Dying Like Ladies—See [Pride].

DYNASTIC NAMES

Most royal families have a given name they employ as a sort of distinctive dynastic hallmark. George and Frederick are distinctively Hanoverian, as Edward is distinctively English. The late king selected Edward rather than Albert from motives at once filial and politic. He desired that his father should stand alone in his glory as Albert in English history, and Edward was associated with old and stately traditions of the Plantagenets and Tudors. Similarly the French Bourbons usually have a Louis or a Charles among their string of names, and the Bonapartes never forget Napoleon at the baptismal font.
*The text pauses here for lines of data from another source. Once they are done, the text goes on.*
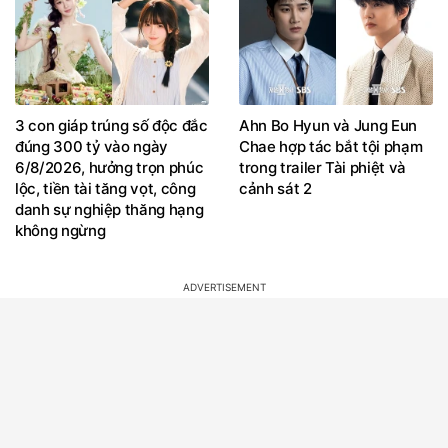
3 con giáp trúng số độc đắc
Ahn Bo Hyun và Jung Eun
đúng 300 tỷ vào ngày
Chae hợp tác bắt tội phạm
6/8/2026, hưởng trọn phúc
trong trailer Tài phiệt và
lộc, tiền tài tăng vọt, công
cảnh sát 2
danh sự nghiệp thăng hạng
không ngừng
The most striking instance of reverence for a dynastic name is found in the princely family of Reuss, in Germany. There are two principalities of Reuss, respectively representing the elder and the younger lines. Every reigning prince must bear the name of Henry. Henry XXIV reigns over one principality, and Henry XIV over the other. All the heads of the houses for nine hundred years have been Henrys, and in a grand family council early in the eighteenth century it was decreed that the figures should not exceed one hundred, after which a new series should begin with Henry I. As both branches clung to Henry a working arrangement was patched up by which the younger line begins a new group-numbering with each century. The first Henry born in the twentieth century who shall mount the tiny throne must revert to Henry I, and similarly his descendant senior among the Henrys of the twenty-first century is foreordained to be I, too.—Boston Transcript.